Five Stocks You Should Have Bought Last Year

I messed up. I do it all the time. I don’t get down about it, I try to learn from it. Below are five stocks that have been on huge runs and my reasoning behind not owning them. Hopefully we both can learn something from reviewing this.

$SNAP – up 191%

I love owning social networks. They are cheap dopamine. I just missed on owning Snapchat. I didn’t fully understand it (still don’t). But Snapchat has a lot to love. AR/VR driven company. Clear monetization path. Young founder-led business. Young user base.

$FTCH – up 416%

Farfetch is a match made in heaven for me. I LOVE marketplaces, founder led businesses, e-commerce and high margin businesses. Yet, I don’t own Farfetch. Farfetch has so much going for it, but I just don’t get the luxury market. I keep thinking “what if people stop buying these stupid expensive things?” which is a dumb thought. It is dopamine driven and a part of our culture. But, I just can’t pull the trigger… yet!

$TSLA – up 551%

The ultimate enigma. I think it is a bubble, but I’ve been wrong before. Tesla is disruptive and if they do show huge optionality, valuation metrics can flip quickly. But the risk reward just doesn’t make sense now. Betting against Elon is generally a bad idea.

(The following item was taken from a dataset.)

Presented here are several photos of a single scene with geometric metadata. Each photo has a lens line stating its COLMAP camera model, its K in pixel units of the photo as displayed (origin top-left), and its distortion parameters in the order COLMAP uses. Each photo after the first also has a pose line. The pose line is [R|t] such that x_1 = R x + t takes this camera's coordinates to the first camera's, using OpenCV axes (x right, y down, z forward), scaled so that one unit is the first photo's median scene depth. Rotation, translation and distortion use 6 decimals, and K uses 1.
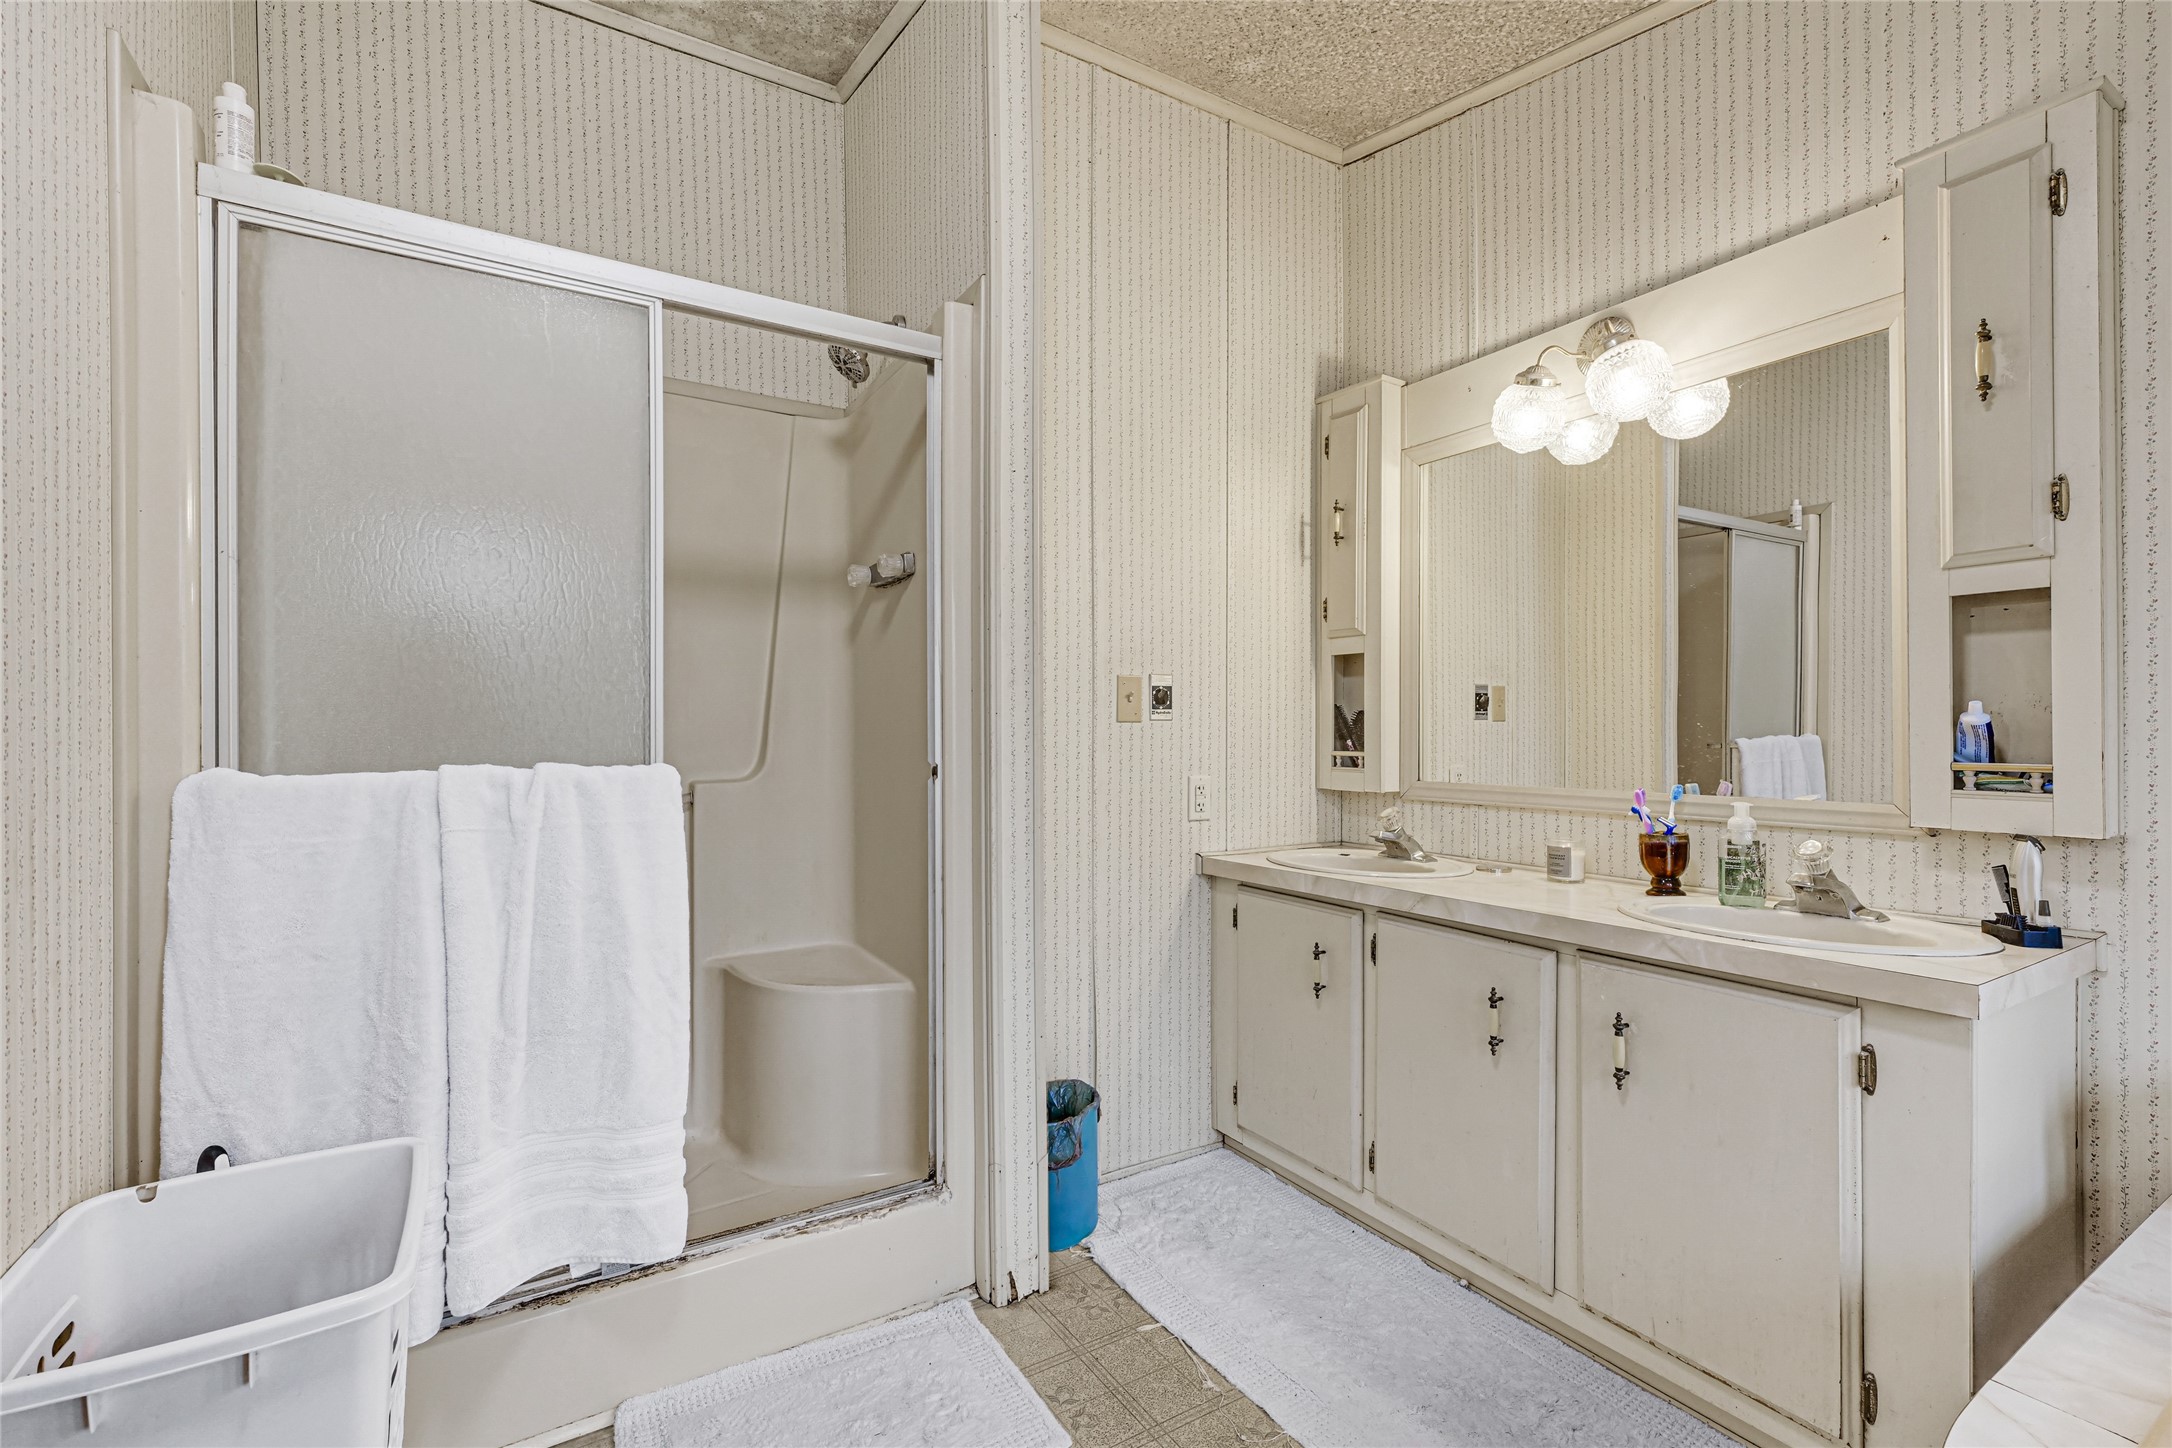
lens RADIAL K [[950.9, 0, 1086.4], [0, 950.9, 723.6], [0, 0, 1]] dist [-0.001871, 0.000675]
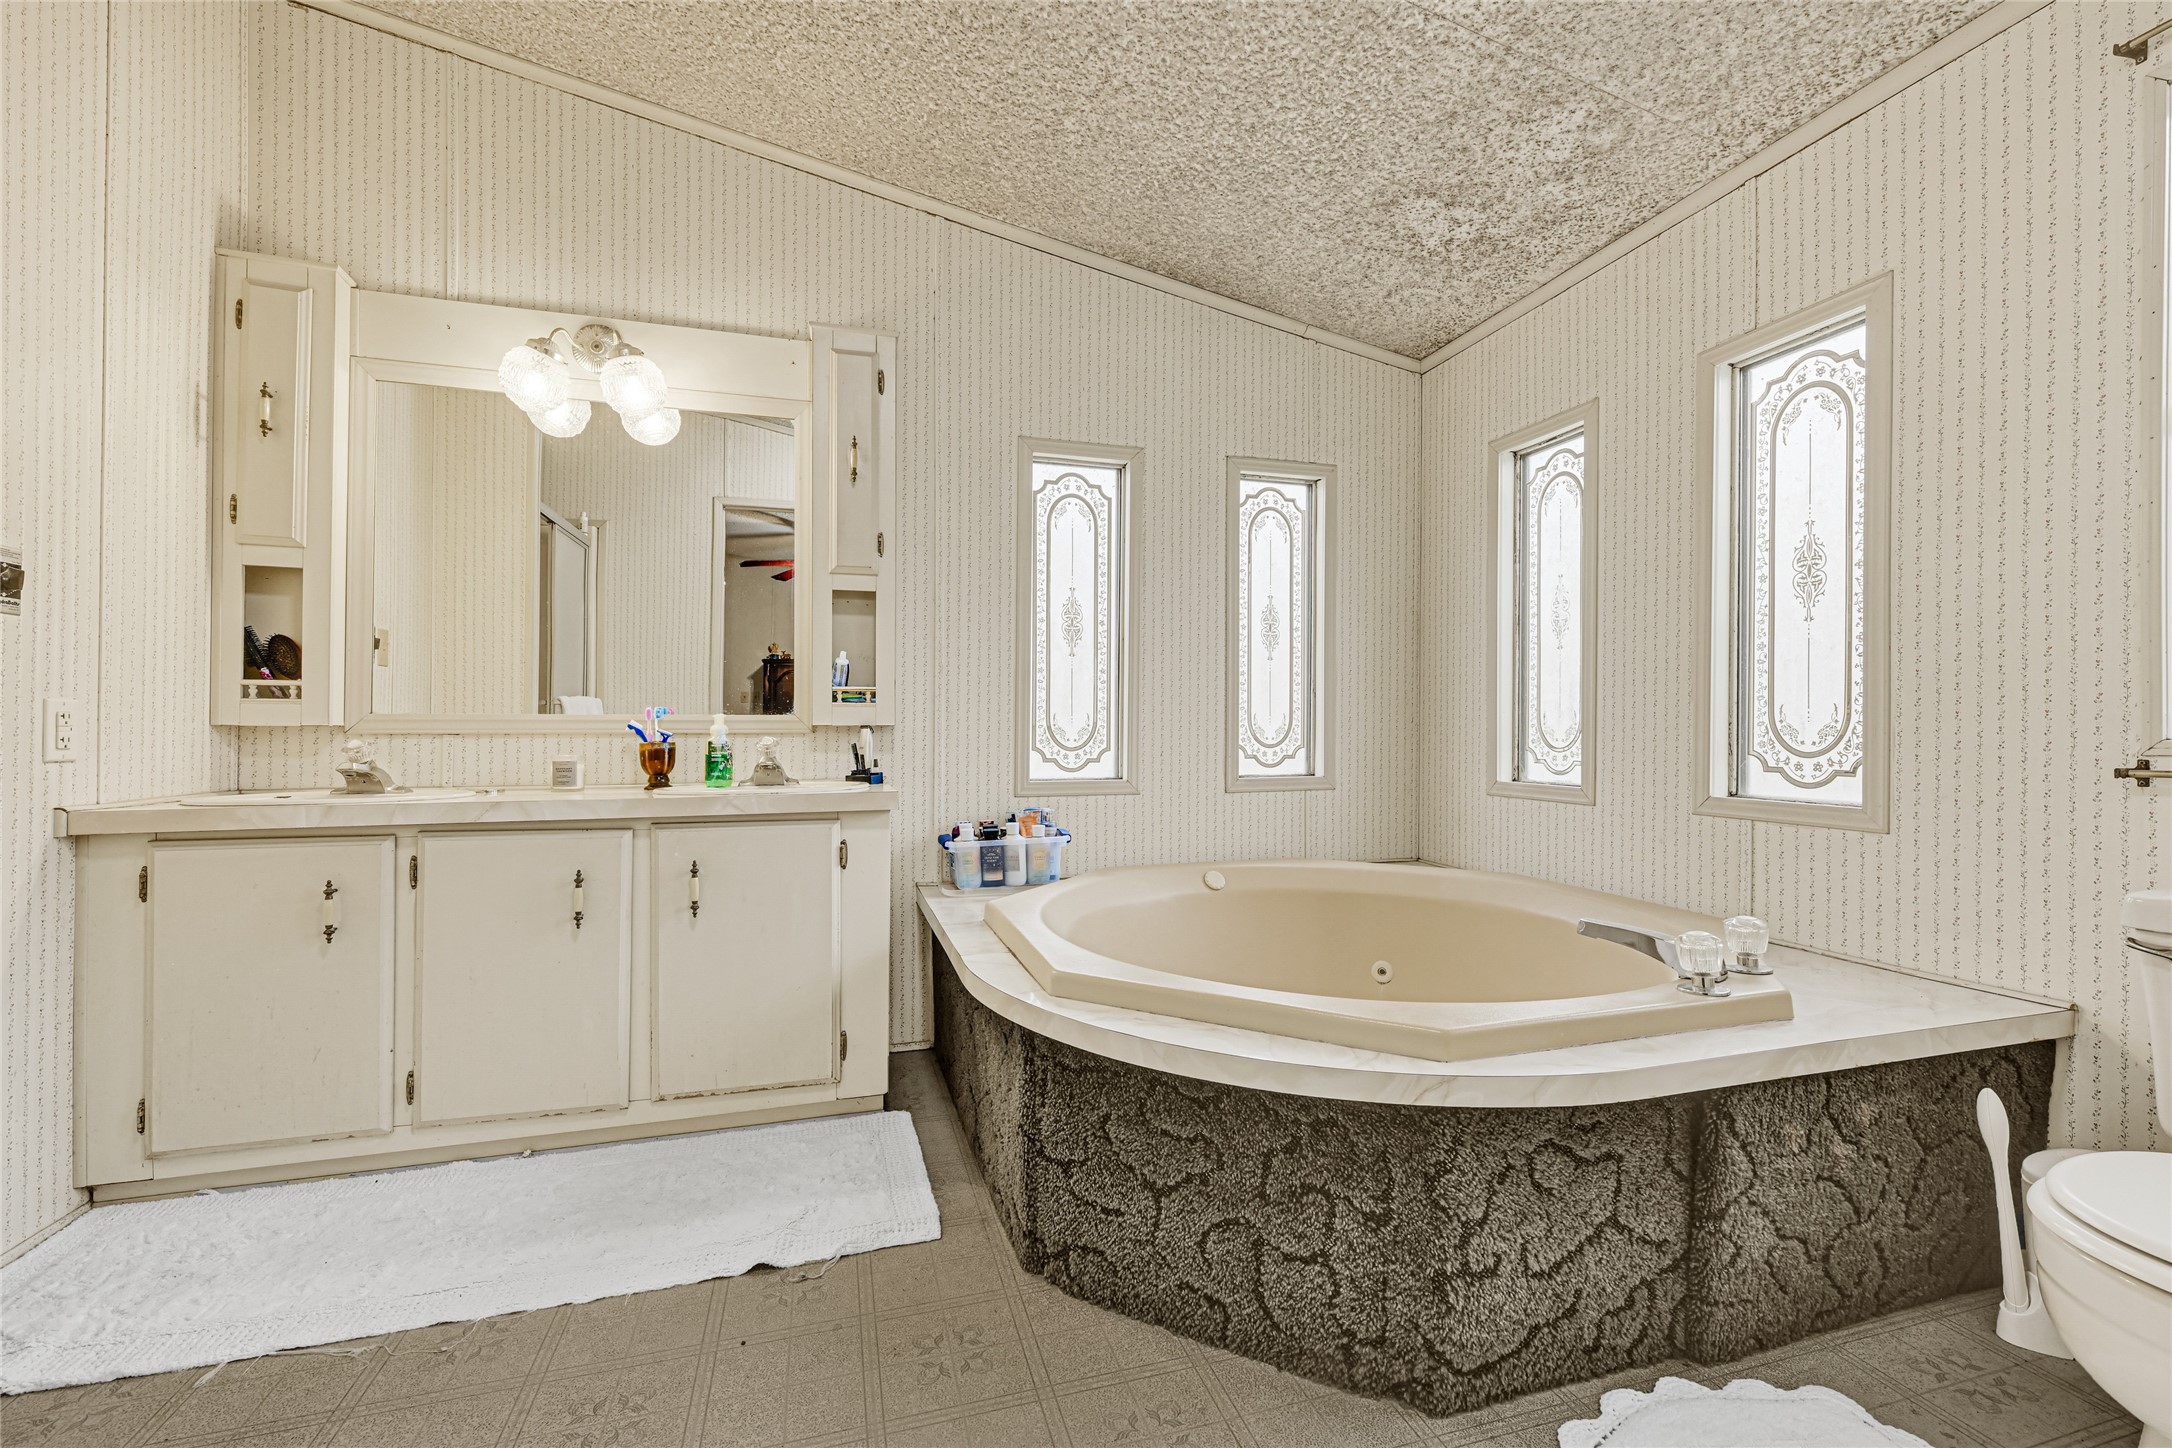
lens RADIAL K [[900.1, 0, 1083.7], [0, 900.1, 728.8], [0, 0, 1]] dist [-0.002980, -0.000814]
pose [[0.252390, 0.006264, 0.967605, -0.342734], [-0.007983, 0.999958, -0.004391, 0.075579], [-0.967593, -0.006616, 0.252430, 0.091890]]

$LMND – up 164% since IPO in June 2020

This stock has gone up so much that Citron shorted it in order to hold on to their bear card. Lemonade has a strong brand, is data driven and growing like crazy. My problem is that I can’t tell what is legit. Every insurance company is data driven, is Lemonade really worth the high premium?

$ROKU – up 250%

Roku is the kind of company that gets more and more impressive as you look into them. At first Roku sort of seems like just another hardware company, but it’s so much more than that. The problem is that Roku is a middleman with an extremely rich valuation. Given Roku’s past, I’d guess this problem is overblown.

Across these stocks, I see some commonalities in why I don’t own them. The first link is valuation. All of these stocks are expensive in really any way you look at it. I don’t mind buying expensive stocks, but everything has to be in its right place. I don’t mind paying up for Shopify, because everything checks out. The second commonality I see is that on most of these, I didn’t fully get the business ($FTCH, $SNAP and $ROKU). In some ways, this is good! You shouldn’t own businesses you don’t understand. I can understand these businesses, I’ve just chosen not to put in the effort. I was lazy and missed out on the gains.

I didn’t make this list to make you feel bad about yourself if you don’t own them. I don’t own any of these. These are interesting businesses that deserve your attention. Great businesses run longer and faster than you could ever imagine. Just because a business has been on a wild run doesn’t mean you are too late. I probably should own at least one of the stocks on this list and in time I think I will. Let’s learn from our mistakes. You aren’t too late. In fact, you are probably early.